You were many things you said. Broken, an asshole, a dick, etc. But you, you decided to drill into my head the one thing you weren't. A liar. You wouldn't lie to me.
You promised you'd never leave. That in fact you moved up here just for me! Hmmm. See how unbelievable that all sounds when you have literally done the one thing you said you wouldn't? You wouldn't hurt me, you wouldn't leave. You would fix me.

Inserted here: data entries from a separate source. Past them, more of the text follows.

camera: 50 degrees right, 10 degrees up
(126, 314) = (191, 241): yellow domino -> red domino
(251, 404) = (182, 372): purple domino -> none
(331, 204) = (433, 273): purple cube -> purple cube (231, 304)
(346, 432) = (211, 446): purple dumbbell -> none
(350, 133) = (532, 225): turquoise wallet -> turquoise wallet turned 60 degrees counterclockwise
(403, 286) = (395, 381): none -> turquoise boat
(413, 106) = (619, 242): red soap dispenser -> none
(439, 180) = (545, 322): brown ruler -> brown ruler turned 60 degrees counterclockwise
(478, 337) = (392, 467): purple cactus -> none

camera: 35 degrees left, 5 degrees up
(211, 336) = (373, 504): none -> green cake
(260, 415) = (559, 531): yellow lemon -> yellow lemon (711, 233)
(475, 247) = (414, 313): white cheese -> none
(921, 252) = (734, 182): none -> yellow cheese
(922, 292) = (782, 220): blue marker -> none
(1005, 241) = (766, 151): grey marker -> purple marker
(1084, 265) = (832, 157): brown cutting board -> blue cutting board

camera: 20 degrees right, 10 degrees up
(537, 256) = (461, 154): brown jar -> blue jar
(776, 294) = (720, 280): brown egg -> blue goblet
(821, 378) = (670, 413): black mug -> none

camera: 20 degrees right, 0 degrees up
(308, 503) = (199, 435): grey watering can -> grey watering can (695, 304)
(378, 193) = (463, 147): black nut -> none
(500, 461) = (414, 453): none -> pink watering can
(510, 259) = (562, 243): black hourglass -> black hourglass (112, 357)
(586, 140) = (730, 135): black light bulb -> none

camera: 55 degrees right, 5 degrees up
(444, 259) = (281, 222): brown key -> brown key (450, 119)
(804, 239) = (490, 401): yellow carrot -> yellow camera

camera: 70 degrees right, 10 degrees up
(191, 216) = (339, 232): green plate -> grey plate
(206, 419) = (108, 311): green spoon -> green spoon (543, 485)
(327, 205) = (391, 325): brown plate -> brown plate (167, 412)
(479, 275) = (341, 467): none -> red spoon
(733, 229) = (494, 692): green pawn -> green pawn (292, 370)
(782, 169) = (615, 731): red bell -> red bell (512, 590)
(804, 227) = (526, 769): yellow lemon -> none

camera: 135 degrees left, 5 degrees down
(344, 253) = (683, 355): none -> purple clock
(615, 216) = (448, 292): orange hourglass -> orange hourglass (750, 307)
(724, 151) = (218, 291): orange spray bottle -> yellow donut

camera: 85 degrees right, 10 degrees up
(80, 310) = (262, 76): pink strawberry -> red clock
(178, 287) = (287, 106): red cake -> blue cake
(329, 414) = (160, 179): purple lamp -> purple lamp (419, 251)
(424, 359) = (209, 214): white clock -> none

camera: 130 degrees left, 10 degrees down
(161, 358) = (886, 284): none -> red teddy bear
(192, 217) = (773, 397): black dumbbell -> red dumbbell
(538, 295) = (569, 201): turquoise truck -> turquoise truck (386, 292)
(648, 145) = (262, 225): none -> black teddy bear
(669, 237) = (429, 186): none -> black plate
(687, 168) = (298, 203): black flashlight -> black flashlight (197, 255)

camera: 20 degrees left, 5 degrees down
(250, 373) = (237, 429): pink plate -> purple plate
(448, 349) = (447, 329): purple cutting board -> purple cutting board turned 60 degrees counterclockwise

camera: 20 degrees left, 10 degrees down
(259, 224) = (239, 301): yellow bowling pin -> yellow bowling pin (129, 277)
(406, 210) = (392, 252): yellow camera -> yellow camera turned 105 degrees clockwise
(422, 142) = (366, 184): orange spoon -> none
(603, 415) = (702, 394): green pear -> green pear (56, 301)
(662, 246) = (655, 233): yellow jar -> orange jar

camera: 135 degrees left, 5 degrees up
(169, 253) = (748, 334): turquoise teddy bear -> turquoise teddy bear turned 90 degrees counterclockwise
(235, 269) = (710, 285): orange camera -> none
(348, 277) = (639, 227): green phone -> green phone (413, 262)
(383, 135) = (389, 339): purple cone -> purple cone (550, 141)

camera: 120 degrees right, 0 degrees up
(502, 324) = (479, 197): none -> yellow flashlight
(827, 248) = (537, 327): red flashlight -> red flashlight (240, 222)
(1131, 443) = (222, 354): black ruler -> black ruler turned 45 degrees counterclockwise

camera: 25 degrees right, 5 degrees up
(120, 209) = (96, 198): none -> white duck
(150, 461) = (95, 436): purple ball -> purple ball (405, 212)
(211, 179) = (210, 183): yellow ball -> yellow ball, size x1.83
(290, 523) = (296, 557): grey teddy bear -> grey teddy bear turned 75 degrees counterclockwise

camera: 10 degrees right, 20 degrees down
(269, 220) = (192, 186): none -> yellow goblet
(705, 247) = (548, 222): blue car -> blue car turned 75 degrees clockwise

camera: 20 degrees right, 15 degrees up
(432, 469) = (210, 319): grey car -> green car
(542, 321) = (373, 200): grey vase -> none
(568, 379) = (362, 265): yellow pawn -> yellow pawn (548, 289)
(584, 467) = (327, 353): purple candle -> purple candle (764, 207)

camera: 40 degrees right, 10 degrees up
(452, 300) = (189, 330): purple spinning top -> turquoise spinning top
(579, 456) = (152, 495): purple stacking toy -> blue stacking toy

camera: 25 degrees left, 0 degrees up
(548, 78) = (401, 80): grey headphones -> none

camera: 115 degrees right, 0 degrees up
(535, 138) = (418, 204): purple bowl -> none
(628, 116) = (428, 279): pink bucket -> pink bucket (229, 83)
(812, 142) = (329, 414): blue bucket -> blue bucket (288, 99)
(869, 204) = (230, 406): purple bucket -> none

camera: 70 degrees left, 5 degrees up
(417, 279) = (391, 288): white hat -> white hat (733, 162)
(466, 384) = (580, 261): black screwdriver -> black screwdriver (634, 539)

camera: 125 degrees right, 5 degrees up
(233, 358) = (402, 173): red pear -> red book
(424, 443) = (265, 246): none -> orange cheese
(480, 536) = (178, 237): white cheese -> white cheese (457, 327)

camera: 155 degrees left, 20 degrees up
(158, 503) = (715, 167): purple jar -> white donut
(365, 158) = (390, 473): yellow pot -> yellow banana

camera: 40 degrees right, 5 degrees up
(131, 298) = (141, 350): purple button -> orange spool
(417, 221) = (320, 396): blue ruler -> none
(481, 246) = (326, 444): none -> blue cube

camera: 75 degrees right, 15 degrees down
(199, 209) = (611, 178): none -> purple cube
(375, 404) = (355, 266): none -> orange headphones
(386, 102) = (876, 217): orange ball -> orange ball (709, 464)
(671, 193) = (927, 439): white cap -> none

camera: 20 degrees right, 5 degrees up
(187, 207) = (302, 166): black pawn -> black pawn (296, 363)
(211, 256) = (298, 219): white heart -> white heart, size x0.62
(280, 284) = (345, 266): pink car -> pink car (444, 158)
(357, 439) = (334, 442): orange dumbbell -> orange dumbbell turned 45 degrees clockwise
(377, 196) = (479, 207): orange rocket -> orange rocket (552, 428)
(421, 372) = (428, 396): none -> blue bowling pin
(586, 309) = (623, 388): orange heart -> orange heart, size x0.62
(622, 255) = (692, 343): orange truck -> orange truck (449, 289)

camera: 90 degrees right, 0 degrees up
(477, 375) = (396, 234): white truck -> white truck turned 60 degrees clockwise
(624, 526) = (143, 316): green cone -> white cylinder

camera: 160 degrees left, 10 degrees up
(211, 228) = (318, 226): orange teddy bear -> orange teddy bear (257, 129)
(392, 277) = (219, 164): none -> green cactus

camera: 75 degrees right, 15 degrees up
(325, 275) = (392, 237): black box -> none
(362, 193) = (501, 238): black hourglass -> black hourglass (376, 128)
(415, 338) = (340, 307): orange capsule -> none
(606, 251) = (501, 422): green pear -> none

I guess you lied about alot. Maybe I wasn't fixing fast enough for you. Or maybe you got bored. Thats what the other girl did. She thought she could fix me. And then she left. You promised you wouldn't be like her. But I guess that just proves my point. You lied to me more times than you probably even realized. Maybe you meant well. Or maybe you had the best intentions set out for me. Or maybe a dinosaur came back to life. See where this is going? If you don't, let me spell it out. Those are impossible scenarios. From the unrealized lying to the damned dinosaur. You are who you are. And sadly, I don't think I know who that is anymore. If you are able to drop me that easily, fine. Do it. No more pieces of me will shatter into smaller ones because you've broken me up enough. But my kids. My parents. The people who picked you up and dusted your damn jeans off and wiped your tears. Who helped you. You just dropped them like they were nothing, a few pieces of grass you absentmindedly pulled out of the ground and decided to play with until you got bored, and then you dropped them and dusted the remains of their dirt off your hands. How could you? They love you as much as your nieces do. Moms trying to find any excuse imaginable for you and your absence. I used to just be angry, and now, now I'm just hurt and confused.
I finally took the necklace off. It hurts like hell when i reach for it and have the realization of why its gone drown my feelings in sorrow, but it hurts more keeping it there. I'd say I was relieved when it came off, but really, that would only make me a liar as well.